Greg and his wife Lisa will be travelling this coming year, visiting their first grandchild, playing more tournament golf as a first year senior amateur player, and spending some time away from the Alaska cold winter in the warm Arizona sun. Next year's goal may be to win the Alaska Senior Amateur and Alaska State Amateur in the same year. Good luck Greg.
William Lafayette Gray
February 13, 1947 - June 28, 2018
William Lafayette Gray passed away on June 28, 2018. He is survived by his wife, Shirley Corbin Gray, sons & daughters in law: Bernard Keith & Devona Kay Gray and Byron Heath Gray & Natasha Robinson; granddaughter: Paige Alexandria Gray; brother & sister in law: Robert & Regina Gray; sister: Carolyn Gray and a host of nieces and nephews.
Louisa Meyer kindly shared that William died unexpectedly Wednesday morning.

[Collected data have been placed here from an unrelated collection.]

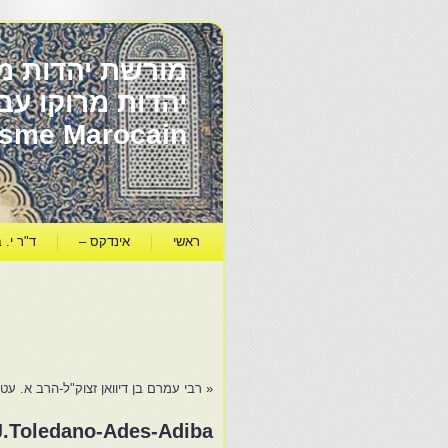
מורשת יהדות מר
ïsme Marocain
ראשי
אינדקס –
ד"ר י. ב
«
רבי עמרם בן דיוואן זצוק"ל-הרב א. עטי
-J.Toledano-Ades-Adiba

William was undergoing treatment for prostate cancer, had a successful procedure, but had an adverse reaction to a medication.
After ARCO, William taught in Dallas ISD where he and Louisa reconnected. “We stayed in touch via Facebook and had a long lunch together last year. We laughed a lot and, as you know, he was always full of wisdom. I especially liked learning about his fraternity’s mentoring program,” emailed Louisa.
You may write his family at: 1908 Windmill Hill Ln DeSoto, Texas 75115.
The family will receive friends at the Friendship West Baptist Church, 2020 W. Wheatland Rd., Dallas, TX 75232 on Tuesday - July 3, 2018 from 10:00 A.M. until 11:00 A.M. with the Funeral Service beginning at 11:00 A.M. with Reverand Claude Bradshaw, officiating. Interment will follow in Holy Redeemer Cemetery, DeSoto, Texas.